> [ЗАДАНИЕ 1] Обнови фрагмент строк ниже, который начинается со строки, содержащей «라면 정도로 때웠다.», и заканчивается строкой, содержащей «그녀가 겪고 있을 쓸쓸함과 고초를 그는 감히 상상도 할 수 없었다.»: приведи этот фрагмент заново, заменив «김치찌개» на «된장찌개» и оставив всё остальное без изменений.

> [ПРЕДОСТАВЛЕННЫЙ ТЕКСТ]
⟨

Таким образом Советский Союз стал решающим фактором европейской политики. Он находился на перепутье и стоял перед выбором: изоляция, страны демократии и коллективная безопасность или Гитлер. Германия усиливала давление с целью ускорить ведение экономических переговоров. Скрывались ли за ними более далеко идущие устремления? Этот вопрос 17 июня 1939 года Микоян задавал своему собеседнику в немецком посольстве в Москве. Геринг, не возражавший против экономических переговоров с СССР, одновременно на протяжении нескольких месяцев пытался с помощью своего советника Вольтата и шведских промышленников Венер-Грена и Далеруса оживить экономические переговоры с Лондоном, прерванные после расчленения Чехословакии.
Ведя переговоры параллельно с востоком и западом, Гитлер также совершил ряд поездок. Он посетил заводы «Фольксваген», затем побывал в Вене на Неделе театрального рейха и слушал оперу Рихарда Штрауса и присутствовал на спектакле в «Бургтеатре». В последний день он съездил на центральное кладбище, где была похоронена Гели. Затем отправился в Линц, посетил места своего детства – Ламбах, Гафельд, Фишлхам, после чего вернулся в Оберзальцберг. 3 июля снова отправился в путь, в Рехлин, близ Мекленбурга, где вместе с Герингом, Мильхом, Удетом, Кейтелем, Борманом и рядом инженеров присутствовал на испытании новых самолетов и различных видов вооружения. На него произвел чрезвычайно сильное впечатление полет первого в мире реактивного самолета «Хейнкель-176», по сравнению с которым «Мессершмитт-109, 110» казались безнадежно устаревшими. Ему также показали тяжело нагруженный «Хейнкель-111», который сумел оторваться от земли благодаря наличию двух двигателей (не факт, что он оценил техническую сторону этого изобретения, поскольку интересовался в основном навигационными приборами, радиотехникой и бортовыми пушками). В дальнейшем он никогда подробно не обсуждал с представителями военно-воздушных сил применение этих новинок и потому всегда был склонен преувеличивать мощь немецкой авиации – горькая ирония заключается в том, что это заблуждение разделяли его французские и английские противники.
Обратный перелет в Мюнхен в новом Фоккевульфе «Кондор» – более быстром, менее шумном и имевшем на восемь мест больше, чем старый «Юнкерс-52», что также укрепило фюрера во мнении, что он может положиться на свою воздушную армию.
На следующей неделе в Бергхофе фюрер, как обычно, занимался текущими делами и решал политические вопросы. Он принял у себя гауляйтера Данцига, который явился с предложением о восстановлении границ 1914 года, и отдал приказ высшему морскому командованию о том, чтобы крейсер «Нюрнберг» был в любой момент готов двинуться к Данцигу для поддержки сухопутной операции.

⟩

> [ИСХОДНЫЕ СТРОКИ]
⟨

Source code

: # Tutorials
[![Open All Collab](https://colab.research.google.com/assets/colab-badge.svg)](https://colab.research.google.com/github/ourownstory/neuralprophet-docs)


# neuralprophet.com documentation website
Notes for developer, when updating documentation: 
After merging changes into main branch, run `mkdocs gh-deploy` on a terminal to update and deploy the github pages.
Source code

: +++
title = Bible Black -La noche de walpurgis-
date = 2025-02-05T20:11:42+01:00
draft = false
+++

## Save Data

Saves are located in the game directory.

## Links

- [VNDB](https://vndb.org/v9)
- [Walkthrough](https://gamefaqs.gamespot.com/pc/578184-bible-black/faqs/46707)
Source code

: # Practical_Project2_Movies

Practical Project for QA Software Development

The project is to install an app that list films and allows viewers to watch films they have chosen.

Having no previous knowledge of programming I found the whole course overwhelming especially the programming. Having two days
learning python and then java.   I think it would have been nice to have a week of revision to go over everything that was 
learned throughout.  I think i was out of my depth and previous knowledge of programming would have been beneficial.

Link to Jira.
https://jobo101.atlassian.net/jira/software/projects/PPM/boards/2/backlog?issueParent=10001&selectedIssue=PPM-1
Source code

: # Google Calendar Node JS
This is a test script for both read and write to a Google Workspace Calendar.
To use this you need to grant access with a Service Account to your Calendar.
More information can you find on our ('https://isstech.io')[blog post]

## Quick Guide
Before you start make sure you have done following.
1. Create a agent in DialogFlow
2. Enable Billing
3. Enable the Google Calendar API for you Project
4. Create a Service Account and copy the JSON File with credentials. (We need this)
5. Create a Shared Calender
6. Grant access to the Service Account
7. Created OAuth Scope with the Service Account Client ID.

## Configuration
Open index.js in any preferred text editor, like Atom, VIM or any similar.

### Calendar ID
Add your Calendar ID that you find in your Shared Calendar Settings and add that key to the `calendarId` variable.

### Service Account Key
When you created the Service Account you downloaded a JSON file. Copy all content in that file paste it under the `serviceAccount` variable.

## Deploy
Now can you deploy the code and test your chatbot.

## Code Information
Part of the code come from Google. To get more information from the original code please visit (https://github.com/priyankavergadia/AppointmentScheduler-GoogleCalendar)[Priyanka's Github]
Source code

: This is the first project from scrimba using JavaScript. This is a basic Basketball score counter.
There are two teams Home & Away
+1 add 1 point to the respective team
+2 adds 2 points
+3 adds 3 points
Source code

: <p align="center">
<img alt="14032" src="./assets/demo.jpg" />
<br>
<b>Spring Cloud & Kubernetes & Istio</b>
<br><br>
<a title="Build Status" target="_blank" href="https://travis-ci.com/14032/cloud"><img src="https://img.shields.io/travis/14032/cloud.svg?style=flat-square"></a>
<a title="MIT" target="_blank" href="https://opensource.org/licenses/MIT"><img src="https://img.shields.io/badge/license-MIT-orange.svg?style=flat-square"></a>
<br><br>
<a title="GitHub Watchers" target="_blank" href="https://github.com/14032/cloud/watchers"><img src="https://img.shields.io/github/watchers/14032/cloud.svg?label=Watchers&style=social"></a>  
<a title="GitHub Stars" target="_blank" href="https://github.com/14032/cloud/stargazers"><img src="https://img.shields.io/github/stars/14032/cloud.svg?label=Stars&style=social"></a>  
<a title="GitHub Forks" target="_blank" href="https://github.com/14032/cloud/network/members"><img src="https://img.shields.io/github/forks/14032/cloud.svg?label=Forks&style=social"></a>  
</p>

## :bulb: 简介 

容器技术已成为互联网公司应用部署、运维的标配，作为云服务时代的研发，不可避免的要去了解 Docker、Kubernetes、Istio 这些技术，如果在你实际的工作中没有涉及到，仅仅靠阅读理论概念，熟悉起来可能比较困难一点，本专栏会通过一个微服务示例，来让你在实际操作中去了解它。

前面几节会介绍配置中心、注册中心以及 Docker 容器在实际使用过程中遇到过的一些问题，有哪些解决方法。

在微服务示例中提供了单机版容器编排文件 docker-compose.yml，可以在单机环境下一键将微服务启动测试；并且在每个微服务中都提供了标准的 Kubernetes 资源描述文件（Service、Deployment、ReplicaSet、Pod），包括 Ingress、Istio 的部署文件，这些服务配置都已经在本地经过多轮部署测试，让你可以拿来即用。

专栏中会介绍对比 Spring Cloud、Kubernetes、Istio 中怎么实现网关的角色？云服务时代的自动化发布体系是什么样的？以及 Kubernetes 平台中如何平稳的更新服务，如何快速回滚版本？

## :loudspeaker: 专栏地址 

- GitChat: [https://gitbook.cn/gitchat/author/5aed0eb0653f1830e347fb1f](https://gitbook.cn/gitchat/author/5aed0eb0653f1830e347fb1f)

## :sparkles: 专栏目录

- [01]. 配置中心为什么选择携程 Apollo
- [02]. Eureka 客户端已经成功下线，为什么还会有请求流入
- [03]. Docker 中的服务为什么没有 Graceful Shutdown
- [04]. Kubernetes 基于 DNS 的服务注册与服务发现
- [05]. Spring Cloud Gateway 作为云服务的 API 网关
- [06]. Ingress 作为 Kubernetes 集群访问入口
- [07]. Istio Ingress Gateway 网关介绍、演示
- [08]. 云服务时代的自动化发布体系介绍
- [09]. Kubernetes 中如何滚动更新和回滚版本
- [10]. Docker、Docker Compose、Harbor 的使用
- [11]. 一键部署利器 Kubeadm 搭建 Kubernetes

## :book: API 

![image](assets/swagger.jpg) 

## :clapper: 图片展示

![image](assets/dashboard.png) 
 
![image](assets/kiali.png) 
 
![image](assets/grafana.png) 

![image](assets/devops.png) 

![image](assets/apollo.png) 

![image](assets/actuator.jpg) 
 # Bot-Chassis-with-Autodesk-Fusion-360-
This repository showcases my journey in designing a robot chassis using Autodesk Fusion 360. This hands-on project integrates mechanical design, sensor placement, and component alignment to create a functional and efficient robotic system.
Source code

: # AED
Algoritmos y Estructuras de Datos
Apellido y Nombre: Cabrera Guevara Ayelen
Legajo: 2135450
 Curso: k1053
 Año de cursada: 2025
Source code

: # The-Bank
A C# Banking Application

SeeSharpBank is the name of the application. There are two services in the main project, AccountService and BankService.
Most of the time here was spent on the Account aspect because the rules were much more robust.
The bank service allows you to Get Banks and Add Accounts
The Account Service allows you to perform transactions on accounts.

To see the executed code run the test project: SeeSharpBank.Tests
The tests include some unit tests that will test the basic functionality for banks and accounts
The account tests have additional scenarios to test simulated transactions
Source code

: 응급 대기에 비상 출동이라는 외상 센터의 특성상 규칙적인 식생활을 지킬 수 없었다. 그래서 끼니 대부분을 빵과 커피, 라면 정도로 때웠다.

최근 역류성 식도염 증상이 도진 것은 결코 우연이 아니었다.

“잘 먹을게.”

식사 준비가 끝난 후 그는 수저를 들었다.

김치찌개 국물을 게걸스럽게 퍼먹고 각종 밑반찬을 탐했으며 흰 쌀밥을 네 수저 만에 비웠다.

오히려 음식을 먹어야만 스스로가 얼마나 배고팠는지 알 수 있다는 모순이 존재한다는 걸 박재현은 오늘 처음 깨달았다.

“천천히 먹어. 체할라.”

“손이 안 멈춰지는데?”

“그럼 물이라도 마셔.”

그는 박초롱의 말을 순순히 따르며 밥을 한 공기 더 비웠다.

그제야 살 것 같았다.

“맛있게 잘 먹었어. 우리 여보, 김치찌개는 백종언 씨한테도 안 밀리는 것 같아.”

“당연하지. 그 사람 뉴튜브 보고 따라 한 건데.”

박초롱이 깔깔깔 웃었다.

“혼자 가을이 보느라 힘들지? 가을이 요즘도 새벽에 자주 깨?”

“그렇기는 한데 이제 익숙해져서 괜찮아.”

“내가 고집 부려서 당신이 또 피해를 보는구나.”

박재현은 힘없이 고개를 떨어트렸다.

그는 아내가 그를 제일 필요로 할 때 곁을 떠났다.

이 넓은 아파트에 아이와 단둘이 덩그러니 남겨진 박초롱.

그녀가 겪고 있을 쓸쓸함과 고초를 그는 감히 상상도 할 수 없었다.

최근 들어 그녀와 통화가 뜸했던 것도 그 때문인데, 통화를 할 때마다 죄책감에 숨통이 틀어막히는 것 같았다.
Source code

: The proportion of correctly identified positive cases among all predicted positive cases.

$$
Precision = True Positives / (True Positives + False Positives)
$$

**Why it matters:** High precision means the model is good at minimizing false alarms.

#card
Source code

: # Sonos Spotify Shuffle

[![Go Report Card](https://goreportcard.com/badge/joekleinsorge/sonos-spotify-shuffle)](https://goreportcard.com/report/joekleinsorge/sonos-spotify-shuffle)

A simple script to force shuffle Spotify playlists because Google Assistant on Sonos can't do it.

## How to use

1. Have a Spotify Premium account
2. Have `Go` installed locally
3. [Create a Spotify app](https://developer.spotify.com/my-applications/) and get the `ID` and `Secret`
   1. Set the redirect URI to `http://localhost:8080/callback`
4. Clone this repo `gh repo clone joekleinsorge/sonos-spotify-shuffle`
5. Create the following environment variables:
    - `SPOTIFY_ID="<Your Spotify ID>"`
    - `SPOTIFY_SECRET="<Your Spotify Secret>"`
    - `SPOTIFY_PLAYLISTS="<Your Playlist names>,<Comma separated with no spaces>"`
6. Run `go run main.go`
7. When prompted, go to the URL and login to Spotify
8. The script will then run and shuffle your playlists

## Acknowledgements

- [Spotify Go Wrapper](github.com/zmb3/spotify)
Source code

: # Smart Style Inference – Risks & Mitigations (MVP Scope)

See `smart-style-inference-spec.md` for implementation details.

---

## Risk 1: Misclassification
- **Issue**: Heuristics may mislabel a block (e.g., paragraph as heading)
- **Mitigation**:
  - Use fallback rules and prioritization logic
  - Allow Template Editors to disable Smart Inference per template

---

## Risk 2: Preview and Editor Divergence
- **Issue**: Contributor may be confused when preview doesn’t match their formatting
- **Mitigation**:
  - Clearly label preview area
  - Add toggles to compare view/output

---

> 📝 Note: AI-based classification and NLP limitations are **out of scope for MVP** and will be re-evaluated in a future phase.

⟩

> [ЗАДАНИЕ 2] На каком самолёте, согласно предоставленному тексту, Гитлер совершил обратный перелёт в Мюнхен?

> [РЕЗУЛЬТАТ 1]
: 응급 대기에 비상 출동이라는 외상 센터의 특성상 규칙적인 식생활을 지킬 수 없었다. 그래서 끼니 대부분을 빵과 커피, 라면 정도로 때웠다.

최근 역류성 식도염 증상이 도진 것은 결코 우연이 아니었다.

“잘 먹을게.”

식사 준비가 끝난 후 그는 수저를 들었다.

된장찌개 국물을 게걸스럽게 퍼먹고 각종 밑반찬을 탐했으며 흰 쌀밥을 네 수저 만에 비웠다.

오히려 음식을 먹어야만 스스로가 얼마나 배고팠는지 알 수 있다는 모순이 존재한다는 걸 박재현은 오늘 처음 깨달았다.

“천천히 먹어. 체할라.”

“손이 안 멈춰지는데?”

“그럼 물이라도 마셔.”

그는 박초롱의 말을 순순히 따르며 밥을 한 공기 더 비웠다.

그제야 살 것 같았다.

“맛있게 잘 먹었어. 우리 여보, 된장찌개는 백종언 씨한테도 안 밀리는 것 같아.”

“당연하지. 그 사람 뉴튜브 보고 따라 한 건데.”

박초롱이 깔깔깔 웃었다.

“혼자 가을이 보느라 힘들지? 가을이 요즘도 새벽에 자주 깨?”

“그렇기는 한데 이제 익숙해져서 괜찮아.”

“내가 고집 부려서 당신이 또 피해를 보는구나.”

박재현은 힘없이 고개를 떨어트렸다.

그는 아내가 그를 제일 필요로 할 때 곁을 떠났다.

이 넓은 아파트에 아이와 단둘이 덩그러니 남겨진 박초롱.

그녀가 겪고 있을 쓸쓸함과 고초를 그는 감히 상상도 할 수 없었다.

> [РЕЗУЛЬТАТ 2] На новом Фоккевульфе «Кондор».